The service club, which had already booked the stadium at Colombo's Vihara Maha Devi Park based on a 35-hour attempt, was not pleased, but Mr. Joachim was able to start early, and set a new record of 47 hours.

Or so he thought. "I broke the record, but a guy in India did it for 55 hours around the same time," he said. "I was very sad."

Mr. Joachim regrouped and turned to a new and more ambitious target, and one that would stick: He ran 3.495 kilometres, once every hour, for 1,000 consecutive hours from Aug. 19 to Sept. 29, 1996.

Emboldened by the decisiveness of that record, which still stands, he took another run at the one-legged balancing act the following spring, with similar success: His record of 76 hours, 40 minutes is still the time to beat, though it was a painful ordeal he said he would not repeat for a million dollars.

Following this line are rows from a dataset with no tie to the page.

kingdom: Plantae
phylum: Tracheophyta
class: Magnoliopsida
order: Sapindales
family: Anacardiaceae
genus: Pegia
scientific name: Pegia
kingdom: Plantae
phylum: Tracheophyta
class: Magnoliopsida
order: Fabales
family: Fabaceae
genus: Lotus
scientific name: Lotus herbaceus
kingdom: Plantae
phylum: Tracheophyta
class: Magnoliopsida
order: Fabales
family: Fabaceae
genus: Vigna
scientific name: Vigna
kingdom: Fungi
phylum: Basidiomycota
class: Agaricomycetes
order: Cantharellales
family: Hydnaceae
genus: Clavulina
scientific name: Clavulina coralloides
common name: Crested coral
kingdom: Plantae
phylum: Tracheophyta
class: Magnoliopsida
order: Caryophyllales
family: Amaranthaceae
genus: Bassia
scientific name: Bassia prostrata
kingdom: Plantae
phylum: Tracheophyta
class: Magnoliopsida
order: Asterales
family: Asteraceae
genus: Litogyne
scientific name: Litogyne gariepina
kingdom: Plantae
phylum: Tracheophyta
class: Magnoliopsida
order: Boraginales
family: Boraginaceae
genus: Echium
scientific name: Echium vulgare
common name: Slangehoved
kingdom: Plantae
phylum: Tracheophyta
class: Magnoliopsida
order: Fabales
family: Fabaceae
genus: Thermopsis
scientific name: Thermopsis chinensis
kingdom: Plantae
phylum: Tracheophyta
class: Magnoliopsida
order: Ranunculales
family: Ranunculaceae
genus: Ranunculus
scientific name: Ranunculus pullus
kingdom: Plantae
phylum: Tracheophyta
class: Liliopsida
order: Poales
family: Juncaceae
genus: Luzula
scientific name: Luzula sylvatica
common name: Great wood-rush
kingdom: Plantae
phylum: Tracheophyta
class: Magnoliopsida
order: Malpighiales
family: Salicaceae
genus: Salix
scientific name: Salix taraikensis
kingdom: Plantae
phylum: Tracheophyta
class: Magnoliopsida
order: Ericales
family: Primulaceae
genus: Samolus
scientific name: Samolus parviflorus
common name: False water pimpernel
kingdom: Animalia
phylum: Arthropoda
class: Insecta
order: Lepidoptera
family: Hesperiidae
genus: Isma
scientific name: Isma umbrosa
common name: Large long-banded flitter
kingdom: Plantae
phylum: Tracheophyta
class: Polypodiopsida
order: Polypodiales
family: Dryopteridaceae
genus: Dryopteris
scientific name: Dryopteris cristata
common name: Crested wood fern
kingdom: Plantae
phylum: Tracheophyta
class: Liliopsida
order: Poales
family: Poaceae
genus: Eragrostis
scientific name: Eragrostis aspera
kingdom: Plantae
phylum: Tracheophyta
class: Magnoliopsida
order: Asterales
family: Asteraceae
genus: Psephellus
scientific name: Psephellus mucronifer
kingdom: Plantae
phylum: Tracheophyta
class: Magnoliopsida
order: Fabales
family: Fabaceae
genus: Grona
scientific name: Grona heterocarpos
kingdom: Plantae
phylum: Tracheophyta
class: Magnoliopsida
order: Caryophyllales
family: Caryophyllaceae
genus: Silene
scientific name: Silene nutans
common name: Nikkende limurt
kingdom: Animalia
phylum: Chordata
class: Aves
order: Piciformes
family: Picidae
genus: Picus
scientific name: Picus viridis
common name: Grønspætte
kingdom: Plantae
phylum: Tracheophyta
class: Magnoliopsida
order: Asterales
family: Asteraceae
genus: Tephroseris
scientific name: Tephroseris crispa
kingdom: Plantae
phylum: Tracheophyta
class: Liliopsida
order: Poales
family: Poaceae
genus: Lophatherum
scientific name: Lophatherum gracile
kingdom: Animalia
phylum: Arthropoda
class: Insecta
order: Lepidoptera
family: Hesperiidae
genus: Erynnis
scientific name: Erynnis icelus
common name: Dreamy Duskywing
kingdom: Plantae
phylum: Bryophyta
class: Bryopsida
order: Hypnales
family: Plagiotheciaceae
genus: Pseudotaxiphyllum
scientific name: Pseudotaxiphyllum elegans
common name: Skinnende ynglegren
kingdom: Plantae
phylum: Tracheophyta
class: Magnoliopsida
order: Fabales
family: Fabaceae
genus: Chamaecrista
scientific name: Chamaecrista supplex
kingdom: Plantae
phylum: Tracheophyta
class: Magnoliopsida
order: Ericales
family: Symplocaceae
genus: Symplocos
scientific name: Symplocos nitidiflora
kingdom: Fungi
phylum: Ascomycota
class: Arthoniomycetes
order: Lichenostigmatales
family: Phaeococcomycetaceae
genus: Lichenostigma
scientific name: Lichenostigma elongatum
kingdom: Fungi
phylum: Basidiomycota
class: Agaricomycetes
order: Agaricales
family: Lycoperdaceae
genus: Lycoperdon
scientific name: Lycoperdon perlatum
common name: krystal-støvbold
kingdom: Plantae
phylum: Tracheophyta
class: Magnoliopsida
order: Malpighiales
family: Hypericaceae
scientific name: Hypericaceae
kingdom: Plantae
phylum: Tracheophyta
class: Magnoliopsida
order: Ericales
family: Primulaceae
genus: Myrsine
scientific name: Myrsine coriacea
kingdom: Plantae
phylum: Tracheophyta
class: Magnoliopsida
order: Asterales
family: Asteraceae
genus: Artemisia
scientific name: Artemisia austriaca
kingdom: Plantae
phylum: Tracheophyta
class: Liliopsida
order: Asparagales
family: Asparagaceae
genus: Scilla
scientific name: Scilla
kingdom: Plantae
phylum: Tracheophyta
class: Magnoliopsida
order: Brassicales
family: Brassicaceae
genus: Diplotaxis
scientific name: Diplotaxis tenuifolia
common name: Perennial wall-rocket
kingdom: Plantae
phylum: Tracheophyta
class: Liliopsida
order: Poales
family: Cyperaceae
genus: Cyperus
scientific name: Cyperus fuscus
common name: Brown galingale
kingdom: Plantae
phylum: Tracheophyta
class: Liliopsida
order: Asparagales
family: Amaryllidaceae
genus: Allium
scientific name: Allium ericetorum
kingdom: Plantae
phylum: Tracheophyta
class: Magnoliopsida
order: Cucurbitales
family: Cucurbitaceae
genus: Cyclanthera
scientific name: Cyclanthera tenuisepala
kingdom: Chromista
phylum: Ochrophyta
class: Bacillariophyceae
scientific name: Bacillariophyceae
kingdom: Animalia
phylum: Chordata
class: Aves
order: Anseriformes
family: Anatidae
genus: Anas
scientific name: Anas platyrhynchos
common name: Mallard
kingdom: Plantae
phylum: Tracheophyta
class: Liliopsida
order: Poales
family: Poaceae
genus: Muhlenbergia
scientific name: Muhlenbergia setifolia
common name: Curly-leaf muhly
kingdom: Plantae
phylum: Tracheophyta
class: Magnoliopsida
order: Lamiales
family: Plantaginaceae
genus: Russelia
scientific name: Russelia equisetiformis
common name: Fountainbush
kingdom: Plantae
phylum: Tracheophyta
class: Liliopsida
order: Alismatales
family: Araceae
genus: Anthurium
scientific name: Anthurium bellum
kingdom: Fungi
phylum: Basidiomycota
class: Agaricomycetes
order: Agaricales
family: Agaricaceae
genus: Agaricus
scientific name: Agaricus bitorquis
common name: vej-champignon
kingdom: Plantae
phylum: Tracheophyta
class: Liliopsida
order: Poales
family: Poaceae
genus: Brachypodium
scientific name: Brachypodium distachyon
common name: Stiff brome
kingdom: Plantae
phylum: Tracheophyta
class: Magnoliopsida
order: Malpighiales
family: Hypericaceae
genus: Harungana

In 1998, he moved to Australia, where he found it easier to find corporate sponsors for his efforts, all in the name of a charity he founded, the Universal Fund for Suffering Children.

At one mall, he travelled a record 225.44 kilometres up and down the escalators, and at another, ran 126.675 kilometres, in laps around a fountain, while carrying a 4.5-kilogram brick in an ungloved hand, pointing downward. Mr. Joachim made his way to Toronto in June of 2003 to set the record for the longest continuous radio broadcast, 120 hours, at Scarborough's Geethavaani Tamil Radio station. While here, he met Christa Rasanayagam, the woman he would marry.

Naturally, their wedding set records too. Ms. Rasanayagam had 79 bridesmaids, and carried a bouquet 60.09 metres long, at Mississauga's Christ the King Church.

Since then, Mr. Joachim has set distance records for running on a treadmill and, most recently, for the longest dance marathon by an individual (100 hours), raising $1,500 for tsunami relief in February.

"In another eight years' time, I'll hold 150 world records," he said, "but if I get more sponsors, I'm ready to do more than that."

More immediately, he hopes to secure enough sponsors to spend a full two years doing nothing but accumulating world records, among them running backward, singing Elvis Presley songs and playing 35 characters in a single movie.

The granddaddy of them all will be his World Peace Marathon, in which he hopes to run through 88 major cities in 54 countries from December, 2006, to June, 2007.

Mr. Joachim aims to raise $1-billion, and collect one million signatures for a petition calling on the United Nations to make June 24 a global ceasefire day.

"There's no one day for people to come together and discuss their problems," he said. "That's my main goal."

His more immediate concern, of course, is the 100-hour bowl-a-thon, which will begin Wednesday at 11 a.m. By next Sunday at 3 p.m., he hopes to have soundly beaten the current record of 60 hours, 15 minutes, set last September in Malta.

Then, he'll head home to his three-week-old son, Joshua, whom he has already tapped as his successor.

"I'm going to teach him tennis and swimming and golf," Mr. Joachim said. "He'll bring more fame to this country."